Тут я опять вспомнил о Чувилихе. Но, к счастью моему, среди поджидавших ее не оказалось.
Бабка встретила нас на улице. Как всегда, вся в черном, Луша быстро шагала к нам от своей хаты, и я понял, что пропал, что для меня настает то, страшнее чего уже не будет за всю жизнь. А бабка все замедляла шаг, потом остановилась и закрыла лицо руками: «...Мои сыночки!.. И на кого ж вы меня покинули! И где ж они там, ваши могилушки...» — протяжно запричитала она и опустилась на колени, а потом и вовсе упала головой на землю. И тут же в разных концах деревни запричитали другие бабы, кому уже никогда не дождаться своих.
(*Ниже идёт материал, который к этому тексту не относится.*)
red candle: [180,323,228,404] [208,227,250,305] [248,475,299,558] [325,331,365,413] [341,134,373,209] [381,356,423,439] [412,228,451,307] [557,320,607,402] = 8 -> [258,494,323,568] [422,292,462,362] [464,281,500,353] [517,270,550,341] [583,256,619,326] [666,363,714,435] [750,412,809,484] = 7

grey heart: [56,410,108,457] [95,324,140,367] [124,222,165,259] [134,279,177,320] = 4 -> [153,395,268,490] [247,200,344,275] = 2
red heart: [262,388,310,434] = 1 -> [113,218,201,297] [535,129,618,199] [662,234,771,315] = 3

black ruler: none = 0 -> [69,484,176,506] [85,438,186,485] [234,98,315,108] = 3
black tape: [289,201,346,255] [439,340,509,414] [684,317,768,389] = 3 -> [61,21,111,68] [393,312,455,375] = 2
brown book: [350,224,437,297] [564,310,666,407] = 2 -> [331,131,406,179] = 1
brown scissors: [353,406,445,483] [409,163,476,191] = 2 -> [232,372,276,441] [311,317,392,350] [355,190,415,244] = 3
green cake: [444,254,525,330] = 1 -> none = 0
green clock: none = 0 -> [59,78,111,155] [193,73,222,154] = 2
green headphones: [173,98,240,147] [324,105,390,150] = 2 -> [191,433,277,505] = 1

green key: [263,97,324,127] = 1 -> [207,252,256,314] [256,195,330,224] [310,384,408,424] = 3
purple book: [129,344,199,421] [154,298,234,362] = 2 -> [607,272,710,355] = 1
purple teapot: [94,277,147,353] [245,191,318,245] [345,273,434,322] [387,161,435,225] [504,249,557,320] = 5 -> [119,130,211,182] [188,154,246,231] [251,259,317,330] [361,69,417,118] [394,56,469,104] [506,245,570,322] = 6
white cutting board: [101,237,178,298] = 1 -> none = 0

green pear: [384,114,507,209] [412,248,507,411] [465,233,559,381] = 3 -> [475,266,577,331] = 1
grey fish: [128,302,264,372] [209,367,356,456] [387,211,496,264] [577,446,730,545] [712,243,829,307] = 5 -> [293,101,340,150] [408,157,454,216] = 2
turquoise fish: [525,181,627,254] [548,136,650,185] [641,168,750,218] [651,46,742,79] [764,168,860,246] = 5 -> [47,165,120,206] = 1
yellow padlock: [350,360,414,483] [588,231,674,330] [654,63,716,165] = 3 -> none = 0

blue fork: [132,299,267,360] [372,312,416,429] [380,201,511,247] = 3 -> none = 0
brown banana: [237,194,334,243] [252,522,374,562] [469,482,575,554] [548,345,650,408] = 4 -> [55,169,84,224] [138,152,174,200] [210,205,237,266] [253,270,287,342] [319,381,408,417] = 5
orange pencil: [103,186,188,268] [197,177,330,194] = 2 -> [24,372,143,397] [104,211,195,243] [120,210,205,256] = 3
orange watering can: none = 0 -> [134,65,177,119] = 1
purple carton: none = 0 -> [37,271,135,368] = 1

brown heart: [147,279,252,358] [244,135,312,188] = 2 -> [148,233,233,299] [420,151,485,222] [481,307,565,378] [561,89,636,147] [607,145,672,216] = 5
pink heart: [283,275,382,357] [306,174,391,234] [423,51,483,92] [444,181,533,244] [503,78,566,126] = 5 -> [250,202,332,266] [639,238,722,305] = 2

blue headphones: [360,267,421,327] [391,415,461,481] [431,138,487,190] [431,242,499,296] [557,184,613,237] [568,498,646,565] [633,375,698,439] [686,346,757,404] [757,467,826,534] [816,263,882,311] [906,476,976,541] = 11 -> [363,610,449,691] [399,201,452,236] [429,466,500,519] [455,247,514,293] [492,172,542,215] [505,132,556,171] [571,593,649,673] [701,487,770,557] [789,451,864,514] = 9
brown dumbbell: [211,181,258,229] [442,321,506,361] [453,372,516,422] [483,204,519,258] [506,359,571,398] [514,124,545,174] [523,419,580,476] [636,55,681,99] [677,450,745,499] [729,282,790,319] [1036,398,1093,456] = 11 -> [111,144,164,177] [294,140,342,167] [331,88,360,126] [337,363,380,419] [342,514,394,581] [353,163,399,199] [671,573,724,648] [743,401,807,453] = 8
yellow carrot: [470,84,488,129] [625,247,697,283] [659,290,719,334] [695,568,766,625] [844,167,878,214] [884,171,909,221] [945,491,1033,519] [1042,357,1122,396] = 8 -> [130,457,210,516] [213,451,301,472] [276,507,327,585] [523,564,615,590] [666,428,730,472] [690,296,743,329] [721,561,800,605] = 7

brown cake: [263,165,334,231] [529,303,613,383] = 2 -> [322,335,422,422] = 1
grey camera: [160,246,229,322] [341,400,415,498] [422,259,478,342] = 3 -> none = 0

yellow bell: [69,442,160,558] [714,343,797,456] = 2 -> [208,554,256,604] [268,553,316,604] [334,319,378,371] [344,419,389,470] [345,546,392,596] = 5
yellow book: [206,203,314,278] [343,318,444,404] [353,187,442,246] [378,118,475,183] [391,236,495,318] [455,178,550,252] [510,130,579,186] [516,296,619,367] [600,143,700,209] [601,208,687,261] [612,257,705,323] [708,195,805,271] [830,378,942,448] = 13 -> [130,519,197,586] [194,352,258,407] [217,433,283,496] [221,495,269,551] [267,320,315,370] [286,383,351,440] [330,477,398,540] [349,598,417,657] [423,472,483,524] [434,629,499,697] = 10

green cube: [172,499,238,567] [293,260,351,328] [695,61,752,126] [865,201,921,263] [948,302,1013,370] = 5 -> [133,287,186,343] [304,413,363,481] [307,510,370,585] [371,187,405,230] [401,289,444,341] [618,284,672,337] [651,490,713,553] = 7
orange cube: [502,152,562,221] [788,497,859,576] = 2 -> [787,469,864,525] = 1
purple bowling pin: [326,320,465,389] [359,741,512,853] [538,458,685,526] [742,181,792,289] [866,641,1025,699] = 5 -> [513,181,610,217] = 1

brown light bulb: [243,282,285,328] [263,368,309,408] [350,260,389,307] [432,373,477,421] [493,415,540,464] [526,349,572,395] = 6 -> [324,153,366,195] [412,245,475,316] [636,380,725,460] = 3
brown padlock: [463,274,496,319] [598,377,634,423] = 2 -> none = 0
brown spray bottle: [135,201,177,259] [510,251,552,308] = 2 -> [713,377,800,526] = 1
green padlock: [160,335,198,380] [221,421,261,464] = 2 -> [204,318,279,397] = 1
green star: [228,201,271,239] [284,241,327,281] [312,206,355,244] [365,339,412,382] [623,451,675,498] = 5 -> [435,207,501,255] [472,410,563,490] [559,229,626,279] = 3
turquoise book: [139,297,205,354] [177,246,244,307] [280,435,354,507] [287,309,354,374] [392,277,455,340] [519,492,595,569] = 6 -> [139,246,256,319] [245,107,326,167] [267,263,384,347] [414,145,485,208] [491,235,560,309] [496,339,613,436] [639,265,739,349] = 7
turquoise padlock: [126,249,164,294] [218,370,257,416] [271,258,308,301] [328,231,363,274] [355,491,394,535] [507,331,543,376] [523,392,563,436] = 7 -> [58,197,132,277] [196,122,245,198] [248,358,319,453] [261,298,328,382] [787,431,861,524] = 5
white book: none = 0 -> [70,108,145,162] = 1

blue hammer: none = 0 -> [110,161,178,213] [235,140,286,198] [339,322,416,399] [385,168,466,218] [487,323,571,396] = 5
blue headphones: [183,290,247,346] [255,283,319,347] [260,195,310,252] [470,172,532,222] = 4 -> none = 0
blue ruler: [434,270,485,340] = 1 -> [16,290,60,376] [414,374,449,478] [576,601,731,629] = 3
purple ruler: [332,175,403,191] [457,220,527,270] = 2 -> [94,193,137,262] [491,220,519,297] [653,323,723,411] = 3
Так бывает теперь каждый раз, когда кто-то возвращается с войны: в одной хате до поздней ночи пьют и гуляют на радостях, а на задворках других одиноко убиваются в безысходной обиде на судьбу горемычные матери и жены, и их протяжные истошные причитания долго еще теснят душу притихшей деревни...
...Тихий предзакатный час погожего октябрьского дня. Тот самый час, когда солнце уже не греет. Холодным круглым зеркалом блестит оно в белесом ореоле своем и кажется чем-то искусственным и близким, повисшим по ту сторону лога, между голубым в вышине небом и ярко-белым, непаханным после жнитвы полем. А через полчаса солнце потускнеет, станет оранжевым, потом густо-красным и большим шаром плавно опустится за горизонт; и там, где оно скроется, край белого поля вспыхнет ярким малиновым пламенем и густым заревом ненадолго разгорится край неба; сразу же будто почернеет поросший орешником горский склон лога, и из его глубины, от ручья, потечет вверх прозрачная синь, заполнит огромную пустоту лога, разольется по выгону, рассочится меж погребок, хат, сараев, и деревня наша незаметно погрузится в вечерние сумерки. Но это будет, когда пригонят стадо, подоят коров и настанет время ужинать.
А пока мы, деревенская ребятня, сидим на срубе новой хаты деда Восички. Мы вволю наигрались «в лисички», набегались друг за другом по срубу и теперь отдыхаем на прохладных сырых деревах обвязки, болтаем в воздухе озябшими босыми ногами, ведем свои разговоры и ждем пригона стада. За весь день это самое лучшее — сидеть вот так вместе со всеми и смотреть с высоты сруба, куда только достанет глаз: на разбросанные хаты Горки и ее сады — и с удовольствием вспоминать, когда и с кем забирались в тот или иной сад, сколько и каких принесли за пазухами яблок; на черный крест и купол троицкой церкви за горским выгоном; или левее на черное ольховое болото, по левую сторону Рати, куда при немцах сел зимой подбитый «ястребок».
А под нами — влево и вправо — наша деревня: рыжая от подорожника широкая улица, посредине серая дорога, усеянная белой соломой, тесный ряд, кое-как отстроенных хат и хатенок с малиновыми окнами на закат, сивый бурьян на месте сгоревших дотла хат... Кое-где над трубами желтый дымок: жгут хозяева под таганом сухой навоз, варят к ужину картошку или суп в обварку.